Historically, since 2002, more than three of every four at-large bids go to a team in one of the six power conferences. This means that, out of 36 at-large bids, on average 27 will go to teams in the power six, leaving 9 for, well, everyone else. By "everyone else" I include some fairly tough conferences like the Atlantic 10, the American, and the Mountain West.
I bring this up because over the past four years this disparity is only increasing. Since 2014, when "just" 72% went to the big six, the percentage has not gone below 81%. In 2017 it was 89% and this year 86%. So out of 72 at-large bids handed out over the last two years, only 9 went to teams outside of the big six.
First, realignment and other defections gutted some of the stronger mid major conferences. Conference USA lost four programs to the Big East in the mid '00s, and we've seen teams move up from the Colonial, Horizon and Missouri Valley. As the power conferences grew, they took some of the best teams from the stronger mid major schools.
Also, the very criteria the committee must use to choose teams clearly puts mid majors at a disadvantage. They want to see a strong schedule and wins against good teams. Yet they tell the power schools the same thing, so the power schools schedule against each other (for the most part) and the mids are usually left with scraps. St.
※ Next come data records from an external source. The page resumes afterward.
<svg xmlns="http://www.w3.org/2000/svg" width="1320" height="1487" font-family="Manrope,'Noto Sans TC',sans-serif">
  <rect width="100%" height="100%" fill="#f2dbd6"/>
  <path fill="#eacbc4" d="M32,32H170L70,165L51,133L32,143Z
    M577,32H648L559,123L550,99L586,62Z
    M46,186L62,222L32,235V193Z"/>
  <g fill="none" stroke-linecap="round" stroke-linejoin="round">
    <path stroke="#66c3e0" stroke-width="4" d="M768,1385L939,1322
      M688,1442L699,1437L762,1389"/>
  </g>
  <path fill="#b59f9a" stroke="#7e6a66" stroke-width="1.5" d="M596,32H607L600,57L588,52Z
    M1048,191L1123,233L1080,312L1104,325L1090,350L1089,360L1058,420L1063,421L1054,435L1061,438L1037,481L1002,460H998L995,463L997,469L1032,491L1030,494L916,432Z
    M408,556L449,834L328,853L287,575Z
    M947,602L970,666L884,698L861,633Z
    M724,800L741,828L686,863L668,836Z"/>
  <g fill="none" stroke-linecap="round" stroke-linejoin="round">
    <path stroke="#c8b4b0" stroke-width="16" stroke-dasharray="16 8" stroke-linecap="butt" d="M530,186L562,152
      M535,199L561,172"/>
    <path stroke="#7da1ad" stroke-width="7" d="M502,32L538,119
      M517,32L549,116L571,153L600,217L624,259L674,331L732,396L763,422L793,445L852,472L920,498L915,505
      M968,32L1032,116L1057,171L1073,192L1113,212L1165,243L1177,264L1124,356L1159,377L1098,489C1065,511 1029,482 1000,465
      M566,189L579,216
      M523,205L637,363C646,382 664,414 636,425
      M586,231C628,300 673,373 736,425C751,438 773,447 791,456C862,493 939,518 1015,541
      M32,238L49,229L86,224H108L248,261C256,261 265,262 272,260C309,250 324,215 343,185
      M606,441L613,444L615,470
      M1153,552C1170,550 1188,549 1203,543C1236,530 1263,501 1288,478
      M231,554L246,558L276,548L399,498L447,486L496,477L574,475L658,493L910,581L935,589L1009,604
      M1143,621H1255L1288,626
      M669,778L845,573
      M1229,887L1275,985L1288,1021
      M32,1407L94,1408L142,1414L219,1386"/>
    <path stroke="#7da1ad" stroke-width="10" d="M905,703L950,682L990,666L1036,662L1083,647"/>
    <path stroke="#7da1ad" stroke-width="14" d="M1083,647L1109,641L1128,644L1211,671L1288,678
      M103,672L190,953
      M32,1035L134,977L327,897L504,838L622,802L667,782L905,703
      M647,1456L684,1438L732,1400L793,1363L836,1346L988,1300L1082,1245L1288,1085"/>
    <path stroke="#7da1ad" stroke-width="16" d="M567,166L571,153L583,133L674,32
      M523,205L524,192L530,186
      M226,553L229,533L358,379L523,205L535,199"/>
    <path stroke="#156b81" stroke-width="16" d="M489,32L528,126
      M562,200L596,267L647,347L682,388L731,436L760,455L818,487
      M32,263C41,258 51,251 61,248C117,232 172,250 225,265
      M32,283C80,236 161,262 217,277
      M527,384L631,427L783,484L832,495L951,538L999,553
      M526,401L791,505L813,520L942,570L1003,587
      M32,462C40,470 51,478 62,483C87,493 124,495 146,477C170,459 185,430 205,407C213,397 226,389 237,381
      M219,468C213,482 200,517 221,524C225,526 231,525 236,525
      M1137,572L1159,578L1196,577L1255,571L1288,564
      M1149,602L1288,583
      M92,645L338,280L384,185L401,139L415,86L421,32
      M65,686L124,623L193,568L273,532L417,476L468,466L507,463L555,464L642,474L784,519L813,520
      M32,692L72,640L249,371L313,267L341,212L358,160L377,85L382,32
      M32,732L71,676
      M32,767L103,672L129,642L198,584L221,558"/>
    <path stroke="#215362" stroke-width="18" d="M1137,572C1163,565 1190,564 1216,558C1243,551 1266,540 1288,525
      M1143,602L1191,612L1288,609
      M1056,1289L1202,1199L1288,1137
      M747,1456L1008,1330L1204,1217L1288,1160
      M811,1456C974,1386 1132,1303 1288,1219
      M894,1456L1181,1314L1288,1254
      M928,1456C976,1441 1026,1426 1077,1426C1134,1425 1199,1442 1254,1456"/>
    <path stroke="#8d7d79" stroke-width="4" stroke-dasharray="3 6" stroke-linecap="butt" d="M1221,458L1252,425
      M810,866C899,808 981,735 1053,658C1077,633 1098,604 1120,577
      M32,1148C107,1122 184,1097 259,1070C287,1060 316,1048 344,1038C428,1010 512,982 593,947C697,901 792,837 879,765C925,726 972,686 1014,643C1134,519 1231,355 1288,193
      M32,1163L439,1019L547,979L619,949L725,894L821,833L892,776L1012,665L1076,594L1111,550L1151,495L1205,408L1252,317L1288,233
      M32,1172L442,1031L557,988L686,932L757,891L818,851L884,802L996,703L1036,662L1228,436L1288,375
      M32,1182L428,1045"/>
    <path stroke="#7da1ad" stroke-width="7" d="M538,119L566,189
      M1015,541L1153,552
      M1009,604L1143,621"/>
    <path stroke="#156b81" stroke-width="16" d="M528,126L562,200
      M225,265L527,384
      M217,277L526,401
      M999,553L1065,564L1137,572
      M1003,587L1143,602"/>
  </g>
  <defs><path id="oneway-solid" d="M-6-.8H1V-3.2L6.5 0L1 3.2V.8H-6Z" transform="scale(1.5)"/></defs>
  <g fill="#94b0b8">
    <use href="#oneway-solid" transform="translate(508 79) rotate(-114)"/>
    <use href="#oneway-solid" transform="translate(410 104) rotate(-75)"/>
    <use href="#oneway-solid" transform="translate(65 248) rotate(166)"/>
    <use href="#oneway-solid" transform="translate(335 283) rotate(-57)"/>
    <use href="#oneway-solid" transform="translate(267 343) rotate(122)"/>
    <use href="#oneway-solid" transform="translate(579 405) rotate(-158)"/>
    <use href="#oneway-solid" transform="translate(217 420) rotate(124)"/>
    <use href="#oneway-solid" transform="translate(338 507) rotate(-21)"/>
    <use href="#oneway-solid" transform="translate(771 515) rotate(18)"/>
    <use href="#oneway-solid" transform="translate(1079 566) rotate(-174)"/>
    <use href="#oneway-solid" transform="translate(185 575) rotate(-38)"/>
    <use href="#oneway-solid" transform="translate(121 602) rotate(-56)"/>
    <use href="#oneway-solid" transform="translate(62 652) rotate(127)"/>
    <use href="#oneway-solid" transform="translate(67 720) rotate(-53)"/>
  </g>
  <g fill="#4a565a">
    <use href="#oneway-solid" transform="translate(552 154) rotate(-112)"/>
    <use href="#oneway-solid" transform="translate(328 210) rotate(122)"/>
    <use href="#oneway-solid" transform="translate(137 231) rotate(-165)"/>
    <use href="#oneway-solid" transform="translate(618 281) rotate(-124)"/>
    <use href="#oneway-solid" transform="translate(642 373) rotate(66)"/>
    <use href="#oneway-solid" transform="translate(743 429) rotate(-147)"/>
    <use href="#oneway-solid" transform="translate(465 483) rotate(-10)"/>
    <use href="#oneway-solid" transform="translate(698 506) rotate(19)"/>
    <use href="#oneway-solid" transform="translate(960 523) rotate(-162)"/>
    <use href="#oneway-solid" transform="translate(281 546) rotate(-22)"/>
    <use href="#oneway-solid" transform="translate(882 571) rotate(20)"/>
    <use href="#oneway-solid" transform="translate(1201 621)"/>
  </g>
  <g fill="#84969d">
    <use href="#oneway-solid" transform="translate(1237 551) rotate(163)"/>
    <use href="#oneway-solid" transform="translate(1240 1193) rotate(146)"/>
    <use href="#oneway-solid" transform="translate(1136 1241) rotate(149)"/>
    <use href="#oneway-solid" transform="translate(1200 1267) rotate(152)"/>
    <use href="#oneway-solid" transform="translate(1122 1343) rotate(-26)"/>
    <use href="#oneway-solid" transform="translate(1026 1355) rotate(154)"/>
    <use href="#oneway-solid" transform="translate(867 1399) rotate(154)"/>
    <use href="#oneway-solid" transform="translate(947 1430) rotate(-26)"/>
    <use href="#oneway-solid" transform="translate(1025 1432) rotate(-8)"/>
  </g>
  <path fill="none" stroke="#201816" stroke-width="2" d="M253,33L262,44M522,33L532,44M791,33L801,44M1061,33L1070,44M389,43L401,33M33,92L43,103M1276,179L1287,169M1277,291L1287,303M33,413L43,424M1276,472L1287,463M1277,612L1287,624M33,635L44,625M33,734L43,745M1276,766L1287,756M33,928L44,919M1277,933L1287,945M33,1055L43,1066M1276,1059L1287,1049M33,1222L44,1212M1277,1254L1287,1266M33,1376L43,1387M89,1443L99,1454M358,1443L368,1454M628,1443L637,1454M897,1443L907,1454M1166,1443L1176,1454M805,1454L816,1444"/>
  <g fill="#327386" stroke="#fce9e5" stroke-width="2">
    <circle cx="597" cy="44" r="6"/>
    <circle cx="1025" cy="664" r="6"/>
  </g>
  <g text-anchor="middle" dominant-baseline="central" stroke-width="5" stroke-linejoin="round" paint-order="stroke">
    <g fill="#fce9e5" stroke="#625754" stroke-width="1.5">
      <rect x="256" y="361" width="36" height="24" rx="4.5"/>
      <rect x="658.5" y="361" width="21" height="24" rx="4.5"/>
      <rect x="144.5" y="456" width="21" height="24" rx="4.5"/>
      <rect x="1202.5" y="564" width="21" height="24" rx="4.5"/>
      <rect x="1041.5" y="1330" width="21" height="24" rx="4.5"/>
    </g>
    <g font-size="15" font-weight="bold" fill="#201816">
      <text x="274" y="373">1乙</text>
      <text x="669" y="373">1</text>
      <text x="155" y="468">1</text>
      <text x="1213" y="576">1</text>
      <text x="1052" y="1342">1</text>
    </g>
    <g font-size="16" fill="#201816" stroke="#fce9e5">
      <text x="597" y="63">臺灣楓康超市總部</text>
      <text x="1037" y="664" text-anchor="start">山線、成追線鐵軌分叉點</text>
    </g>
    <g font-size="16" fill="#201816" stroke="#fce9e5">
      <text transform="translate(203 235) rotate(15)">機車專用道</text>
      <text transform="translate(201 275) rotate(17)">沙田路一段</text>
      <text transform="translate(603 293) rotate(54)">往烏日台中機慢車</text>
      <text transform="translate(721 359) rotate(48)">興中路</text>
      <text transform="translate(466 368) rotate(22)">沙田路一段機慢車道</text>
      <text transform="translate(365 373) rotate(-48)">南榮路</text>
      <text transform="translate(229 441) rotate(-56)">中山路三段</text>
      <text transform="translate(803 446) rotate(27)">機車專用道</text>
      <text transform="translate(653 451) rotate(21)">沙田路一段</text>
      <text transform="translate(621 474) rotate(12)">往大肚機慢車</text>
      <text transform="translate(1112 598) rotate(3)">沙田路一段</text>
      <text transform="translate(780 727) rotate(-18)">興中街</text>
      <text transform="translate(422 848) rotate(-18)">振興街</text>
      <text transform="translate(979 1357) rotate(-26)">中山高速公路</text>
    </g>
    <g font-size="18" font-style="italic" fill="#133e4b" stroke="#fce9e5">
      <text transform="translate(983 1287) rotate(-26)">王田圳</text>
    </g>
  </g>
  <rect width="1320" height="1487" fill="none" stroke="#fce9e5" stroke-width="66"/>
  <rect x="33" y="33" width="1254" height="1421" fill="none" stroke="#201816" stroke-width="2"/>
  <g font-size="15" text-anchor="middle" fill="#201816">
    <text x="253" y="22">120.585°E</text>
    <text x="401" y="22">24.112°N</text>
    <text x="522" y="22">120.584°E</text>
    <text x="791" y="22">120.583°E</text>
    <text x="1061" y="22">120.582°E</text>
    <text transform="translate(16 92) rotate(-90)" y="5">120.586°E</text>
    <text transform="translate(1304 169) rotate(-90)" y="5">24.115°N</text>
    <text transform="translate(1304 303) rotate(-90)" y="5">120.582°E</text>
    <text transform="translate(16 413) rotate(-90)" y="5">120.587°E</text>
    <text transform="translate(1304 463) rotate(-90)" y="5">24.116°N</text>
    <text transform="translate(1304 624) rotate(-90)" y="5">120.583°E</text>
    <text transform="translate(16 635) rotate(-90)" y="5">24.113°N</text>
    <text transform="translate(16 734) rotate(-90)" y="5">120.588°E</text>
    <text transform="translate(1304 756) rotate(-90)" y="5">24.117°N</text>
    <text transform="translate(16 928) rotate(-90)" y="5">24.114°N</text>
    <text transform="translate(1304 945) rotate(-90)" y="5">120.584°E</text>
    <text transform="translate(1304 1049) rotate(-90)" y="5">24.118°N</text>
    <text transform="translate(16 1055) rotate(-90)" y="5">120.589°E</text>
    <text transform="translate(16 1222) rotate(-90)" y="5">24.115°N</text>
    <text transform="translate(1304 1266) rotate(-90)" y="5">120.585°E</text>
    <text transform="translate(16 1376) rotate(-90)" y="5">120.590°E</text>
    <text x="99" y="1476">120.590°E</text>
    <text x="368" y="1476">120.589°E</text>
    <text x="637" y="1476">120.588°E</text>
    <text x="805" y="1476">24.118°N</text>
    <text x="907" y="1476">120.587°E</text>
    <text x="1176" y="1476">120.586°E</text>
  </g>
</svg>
Mary's is a great example. Their only really strong opponent, in or out of conference, was Gonzaga. I don't know if this was by design or not. Some schools do deliberately schedule lighter, but doing so at St. Mary's level will get you an NIT bid unless you just about win out.
I'd argue that the new quadrant system (which definitely has its merits) helps to create a feedback loop that helps the weaker-link teams in the stronger conferences. Baylor and Oklahoma State, Syracuse and Louisville and Notre Dame all played in the two strongest conferences. Granted, only 'Cuse got in from that group. But they all got large shares of "Quadrant 1" or "Quadrant 1 and 2" games, which put them solidly in front of teams like St. Mary's and MTSU (and nearly helped them knock St. Bonaventure out as well!).
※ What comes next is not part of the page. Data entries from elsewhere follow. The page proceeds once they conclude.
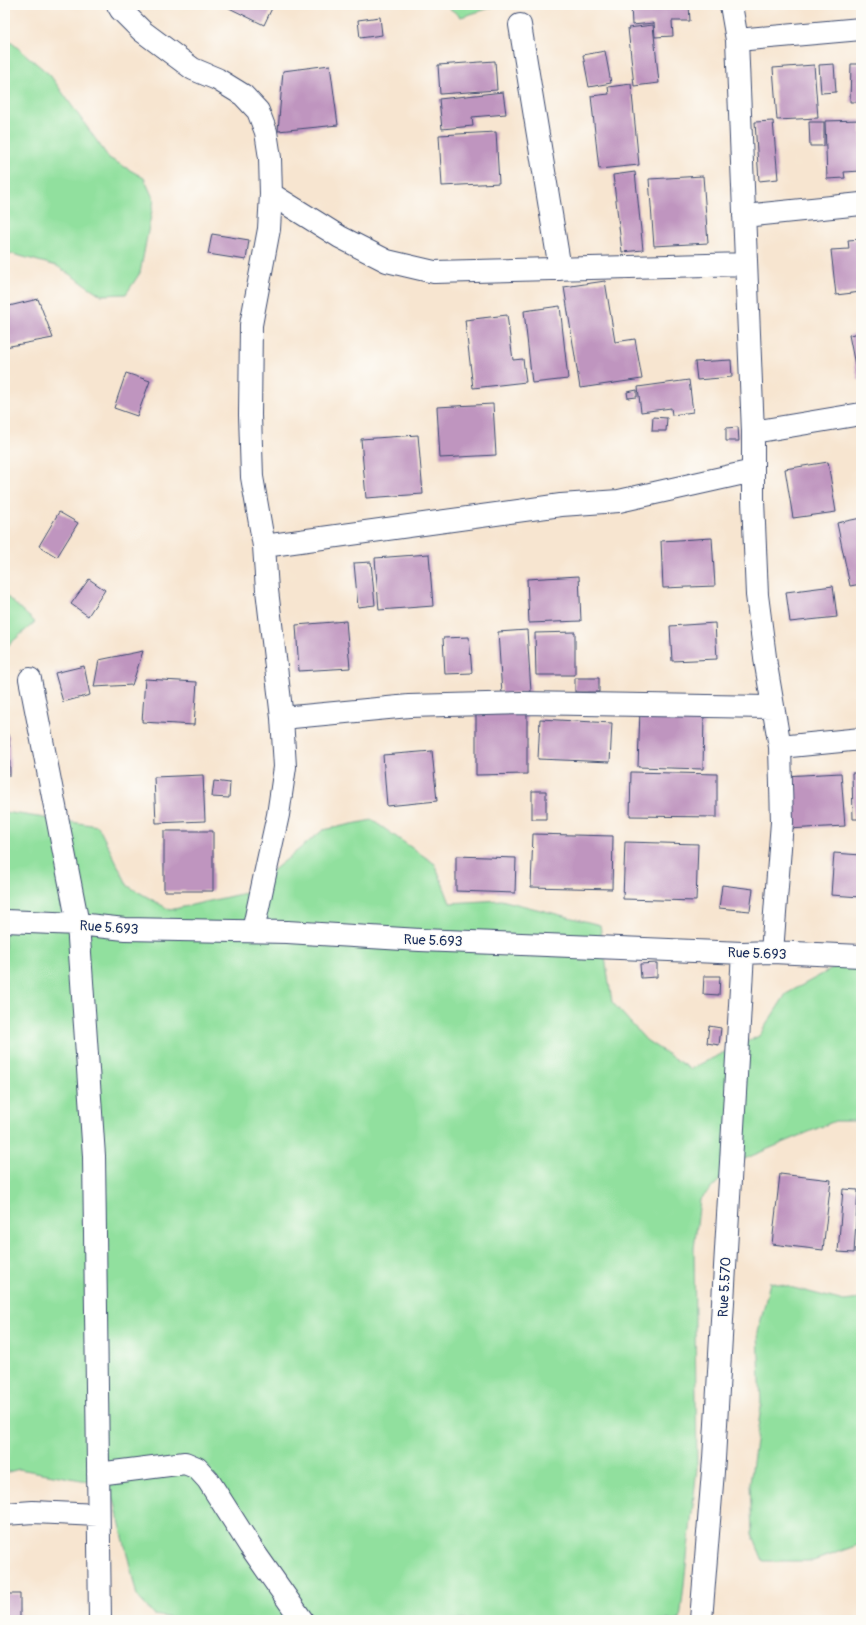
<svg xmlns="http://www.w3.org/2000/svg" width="866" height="1625" viewBox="0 0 866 1625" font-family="Pangolin,sans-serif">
<rect width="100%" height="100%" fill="#fdfcf7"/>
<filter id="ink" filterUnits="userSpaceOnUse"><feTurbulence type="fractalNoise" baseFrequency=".025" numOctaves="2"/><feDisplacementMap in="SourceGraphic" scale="8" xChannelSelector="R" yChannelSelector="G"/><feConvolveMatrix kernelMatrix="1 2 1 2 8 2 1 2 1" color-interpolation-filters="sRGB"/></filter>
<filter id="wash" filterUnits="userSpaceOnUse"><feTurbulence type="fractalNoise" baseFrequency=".012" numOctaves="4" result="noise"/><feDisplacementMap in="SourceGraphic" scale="16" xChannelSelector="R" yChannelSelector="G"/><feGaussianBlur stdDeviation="0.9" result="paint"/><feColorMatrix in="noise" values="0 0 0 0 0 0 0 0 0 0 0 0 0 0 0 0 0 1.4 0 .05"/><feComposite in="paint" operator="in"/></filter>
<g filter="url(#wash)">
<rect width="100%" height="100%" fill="#f7e5d0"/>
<path fill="#91e09e" stroke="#56887e" d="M 445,5 L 500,5 L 461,17 Z
M 5,40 L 12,43 L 50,75 L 109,158 L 144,178 L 154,200 L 140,273 L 126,294 L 101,295 L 57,266 L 5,252 Z
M 5,595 L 35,622 L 5,648 Z
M 5,812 L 98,826 L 128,886 L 170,910 L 245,893 L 323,830 L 372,820 L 435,864 L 450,903 L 501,900 L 600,925 L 612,1002 L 646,1040 L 690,1069 L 759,1036 L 786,994 L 861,953 L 861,1121 L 835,1121 L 737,1162 L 700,1200 L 694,1249 L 697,1468 L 680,1620 L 182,1620 L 154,1615 L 137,1596 L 114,1499 L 93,1482 L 19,1469 L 5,1473 Z
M 770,1282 L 844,1301 L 861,1299 L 861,1544 L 813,1561 L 763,1561 L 752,1534 L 750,1483 L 761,1407 L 758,1332 Z"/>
<g id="blocks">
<path fill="#bf95bf" d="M 223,5 L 271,5 L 273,6 L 264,25 Z
M 631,5 L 689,5 L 690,21 L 672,21 L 673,36 L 655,37 L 654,23 L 632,25 Z
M 380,17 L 382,35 L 360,38 L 358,20 Z
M 653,25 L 659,83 L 634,86 L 628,28 Z
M 605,51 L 611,83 L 589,87 L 583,55 Z
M 495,61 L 497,90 L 440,94 L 438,65 Z
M 834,64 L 836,92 L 821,93 L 819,65 Z
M 851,64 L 861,64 L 861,102 L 850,102 Z
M 330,65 L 338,125 L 278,131 L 283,71 Z
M 814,65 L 818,118 L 777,120 L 773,68 Z
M 631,84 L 639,165 L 599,169 L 591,96 L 609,94 L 608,87 Z
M 503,92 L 506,114 L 472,117 L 473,126 L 442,129 L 439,99 Z
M 861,120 L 861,171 L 844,172 L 845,178 L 827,179 L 825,121 Z
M 773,121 L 778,179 L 759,181 L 755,122 Z
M 809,122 L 824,122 L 824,146 L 810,146 Z
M 496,132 L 499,183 L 442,186 L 439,135 Z
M 635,172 L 643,250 L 622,252 L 613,175 Z
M 703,176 L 708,243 L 654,246 L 649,179 Z
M 212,234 L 249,240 L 246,260 L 208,254 Z
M 861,239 L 861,292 L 836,295 L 831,250 L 849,249 L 848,240 Z
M 605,281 L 615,342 L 635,339 L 642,379 L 580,388 L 564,287 Z
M 38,299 L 53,338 L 5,347 L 5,307 Z
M 560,306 L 568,379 L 532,383 L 524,311 Z
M 507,315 L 513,360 L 523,359 L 526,382 L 473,388 L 465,320 Z
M 861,333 L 861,380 L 858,380 L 849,335 Z
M 731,360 L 732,377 L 697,380 L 695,362 Z
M 126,373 L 150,381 L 137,416 L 114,408 Z
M 689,380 L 693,412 L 672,415 L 671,408 L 641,412 L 638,387 Z
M 637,390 L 637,397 L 628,398 L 627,392 Z
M 493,404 L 496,455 L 440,458 L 437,407 Z
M 653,417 L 667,418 L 666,431 L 652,431 Z
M 738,427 L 739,441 L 726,441 L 726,428 Z
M 418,435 L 423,494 L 366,498 L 361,439 Z
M 828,462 L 836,512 L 793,518 L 785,469 Z
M 59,512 L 78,523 L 57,557 L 39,546 Z
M 861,518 L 861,584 L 850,586 L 837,523 Z
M 712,538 L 715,586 L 663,588 L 661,541 Z
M 429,554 L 433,606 L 379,610 L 375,558 Z
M 371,562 L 375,605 L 358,607 L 354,563 Z
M 579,576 L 581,621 L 529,623 L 527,579 Z
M 89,579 L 105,590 L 88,616 L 71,604 Z
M 833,586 L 837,617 L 790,622 L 786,592 Z
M 346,621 L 350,668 L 299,671 L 296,625 Z
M 715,623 L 717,659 L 672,661 L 670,626 Z
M 527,630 L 531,692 L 502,694 L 498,632 Z
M 575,632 L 575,675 L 536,675 L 535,633 Z
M 469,637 L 472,673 L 445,674 L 443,638 Z
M 143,651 L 132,685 L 94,687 L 99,660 Z
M 84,666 L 90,695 L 63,702 L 55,673 Z
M 575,678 L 599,678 L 599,692 L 575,692 Z
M 145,679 L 197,682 L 194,725 L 142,722 Z
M 640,710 L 704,713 L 703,769 L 638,767 Z
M 476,712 L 527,712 L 527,774 L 476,775 Z
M 540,719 L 612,723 L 610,762 L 538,759 Z
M 5,735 L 9,735 L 10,775 L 5,775 Z
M 432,751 L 437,801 L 387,806 L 383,755 Z
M 631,772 L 717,774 L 717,817 L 630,816 Z
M 841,773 L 845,826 L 787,829 L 784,776 Z
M 852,773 L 861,773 L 861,819 L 853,819 Z
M 203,775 L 205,821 L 156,823 L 154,777 Z
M 214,781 L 230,783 L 229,798 L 212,797 Z
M 532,791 L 546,791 L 546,819 L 532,819 Z
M 164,831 L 213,831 L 213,891 L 164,891 Z
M 533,834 L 613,836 L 612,889 L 531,887 Z
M 625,842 L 698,844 L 696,901 L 623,899 Z
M 834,853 L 861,855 L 861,897 L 831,895 Z
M 456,856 L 516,858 L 515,893 L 456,891 Z
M 722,885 L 753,889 L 750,911 L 719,908 Z
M 657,963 L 657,977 L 641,978 L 640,964 Z
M 704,976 L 720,976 L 719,995 L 703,994 Z
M 709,1026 L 721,1028 L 719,1045 L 707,1043 Z
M 780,1174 L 831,1180 L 823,1250 L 772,1244 Z
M 843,1189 L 858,1190 L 854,1253 L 838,1252 Z
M 5,1594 L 20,1594 L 20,1620 L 5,1620 Z"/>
</g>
</g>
<g filter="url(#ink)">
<use href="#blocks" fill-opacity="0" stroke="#3c4a6f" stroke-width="1"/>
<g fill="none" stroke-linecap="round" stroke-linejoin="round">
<defs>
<path id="minor" d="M 118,5 L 121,10 L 142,31 L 193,69 L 217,79 L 243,95 L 258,111 L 266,132 L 270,158 L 271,194 L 269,229 L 251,325 L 250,415 L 252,477 L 264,546 L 267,590 L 282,718 L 285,767 L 278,815 L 267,865 L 253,931
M 731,5 L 737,40 L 753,432
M 520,25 L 560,269
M 737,40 L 861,29
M 271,194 L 340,237 L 387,261 L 434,272 L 746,264
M 744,216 L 861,204
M 264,546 L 561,505 L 619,501 L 753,471
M 30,679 L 78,924 L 94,1156 L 100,1620
M 282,718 L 409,706 L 521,703 L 773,707
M 780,747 L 861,739
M 5,921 L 78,924 L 125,929 L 287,932 L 420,940 L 743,953 L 772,952 L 861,956
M 772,952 L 782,822 L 780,747 L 766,665 L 757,595 L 753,500 L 753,432 L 861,414
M 98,1474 L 185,1463 L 197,1468 L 208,1480 L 250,1546 L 302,1620
M 5,1514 L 33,1512 L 98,1515
M 701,1620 L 714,1459 L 743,953"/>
</defs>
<use href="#minor" stroke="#3c4a6f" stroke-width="24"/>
<use href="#minor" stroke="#fff" stroke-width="22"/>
</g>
</g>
<g text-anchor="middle" stroke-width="3" stroke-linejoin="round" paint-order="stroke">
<g font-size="14" fill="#1b2f5e" stroke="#fdfcf7">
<text transform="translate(109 927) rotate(4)" y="5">Rue 5.693</text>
<text transform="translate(433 940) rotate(2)" y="5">Rue 5.693</text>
<text transform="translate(757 953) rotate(2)" y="5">Rue 5.693</text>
<text transform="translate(724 1287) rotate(-87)" y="5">Rue 5.570</text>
</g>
</g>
<rect width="866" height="1625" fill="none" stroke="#fdfcf7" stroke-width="20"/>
</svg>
The Atlantic 10 still pretty reliably gets 2-3 at-large bids, as does the American. The Mountain West has its moments, but even that conference only had one at-large bid over the last three years. Conferences do have down times, both mids and majors. The Pac 12 got just one at-large twice in three years in the early part of this decade.
But some are vanishing from the at-large discussion all together. Conference USA couldn't get one despite Middle Tennessee's great season. The WAC hasn't received one since 2010, the Horizon since 2009, and the Colonial since 2011. We're getting to the point where the A-10 and the American will get a couple and maybe the MW or WCC can snag one, but nobody else is even in the discussion. Monmouth had back to back great seasons in the MAAC and even had a couple of quality wins in there, but didn't get a sniff for a bid.
Can anything be done? Maybe the question should be "SHOULD" anything be done. Teams that play tough schedules either in or out of conference (or both) should be rewarded. But how do you reward a team that does that and goes 4-9 against those teams, vs a team that didn't (or couldn't) but won 27 games against the teams it DID play? I realize that ten years ago we had a run where over a three year period just 16 out of 102 at-large bids went outside the power six... so this has happened before and we've seen it bounce back.
But you also don't want this to be the Power Six Invitational, with a handful of power 7 and 8 teams plus a bunch of low-level AQ's, either. Do you? Because we're headed in that direction. Before 2010, 10 different conferences got at least one at-large bid at some point. Since 2014 that's down to 5... and over the last three years, only three non-power conferences received at-large bids each season: the American and A-10 all three years, and the MW, MVC and WCC taking turns. Meanwhile, 30+ schools from the big six are getting the rest of the at-larges. More than half of all power six schools have received either an AQ or at-large bid in each of the past three years. Not that it wasn't pretty close to that before.
Let's take a look at the non-AQ teams in the NIT. There were 21 non-AQ teams. Of whom 6 were outside the power six conferences. A little more than 25% . Two Conference USA and WCC, and one each from the MW and American. So 15 of 21 of these guys are from power conferences. Or in the NIT + NCAA, 46 out of 57 possible at-large berths were given to six power conferences, and combined only 12 out of 32 conferences (including the big 6) received at-large bids. This is what an expanded tournament would look like... maybe also with a few more AQ's for the little guys, which looks great until you see that they have to step on each other to earn the right to play those 1 and 2 seeds.
Should we care? Maybe it's silly to quibble about, what, four or five bids. Maybe we should want to see the best teams from the best conferences go head to head. And the revenue generated is mostly because of those teams at the top, I'm sure. But this is a thing. If you're a mid-major fan, increasingly you know that your team has to win its conference tournament or it's not dancing. The "middle class" that used to comprise maybe 12 or so conferences that occasionally got an at-large has shrunk to 2 or 3. The stronger schools have defected to bolster the shrinking middle or expanding upper class, and the lower class of about 22 or so conferences seems to have no hope of being anything more than a one-bid league. Yes, there's always been several that will always be just that... but there's no reason to expand that club any more than we have to.